■ **Wat te doen**
Neem de getoonde passage hieronder alsjeblieft volledig en woord voor woord over.

■ **Getoonde passage**
::::

De rechtbank verwijst naar de uitspraak van de ABRvS van 7 juni 20187 en wijst er op dat uit het dossier blijkt dat eiser op 6 november 2020 omstreeks 04:15 uur, samen met vier andere personen, is aangetroffen in een trailer op een afgesloten bedrijventerrein in Vlaardingen. Volgens de verklaringen van eiser probeerde hij werk te zoeken in Europa, maar toen dat niet lukte wilde hij doorreizen naar Engeland om daar te werken. Daarnaast heeft eiser verklaard dat hij sinds twee weken in Europa is en bij de grens niet eerlijk is geweest over de reden waarom hij naar Europa wilde komen. Gelet op het korte verblijf in Nederland, de verklaringen van eiser en de wijze waarop hij probeerde om naar Engeland te reizen, mocht verweerder naar het oordeel van de rechtbank aannemen dat eiser het Schengengebied is ingereisd met de bedoeling om illegaal uit te reizen naar Engeland.

::::

■ **Gegevensdeel**
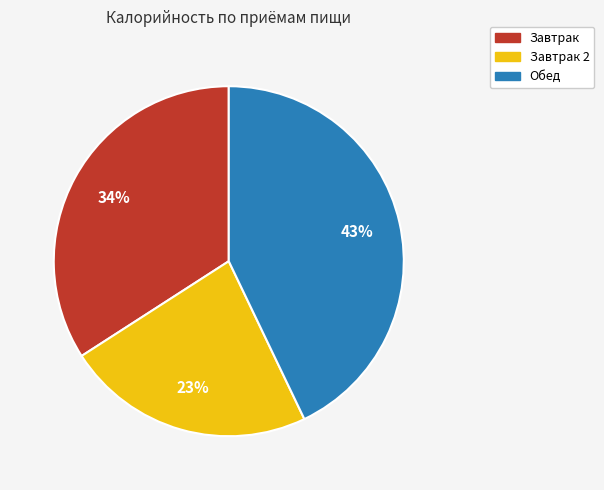

To the nearest percent, what is the difference between the largest and smallest slice percentages?

20%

::::

■ **Antwoordvak**
De rechtbank verwijst naar de uitspraak van de ABRvS van 7 juni 20187 en wijst er op dat uit het dossier blijkt dat eiser op 6 november 2020 omstreeks 04:15 uur, samen met vier andere personen, is aangetroffen in een trailer op een afgesloten bedrijventerrein in Vlaardingen. Volgens de verklaringen van eiser probeerde hij werk te zoeken in Europa, maar toen dat niet lukte wilde hij doorreizen naar Engeland om daar te werken. Daarnaast heeft eiser verklaard dat hij sinds twee weken in Europa is en bij de grens niet eerlijk is geweest over de reden waarom hij naar Europa wilde komen. Gelet op het korte verblijf in Nederland, de verklaringen van eiser en de wijze waarop hij probeerde om naar Engeland te reizen, mocht verweerder naar het oordeel van de rechtbank aannemen dat eiser het Schengengebied is ingereisd met de bedoeling om illegaal uit te reizen naar Engeland.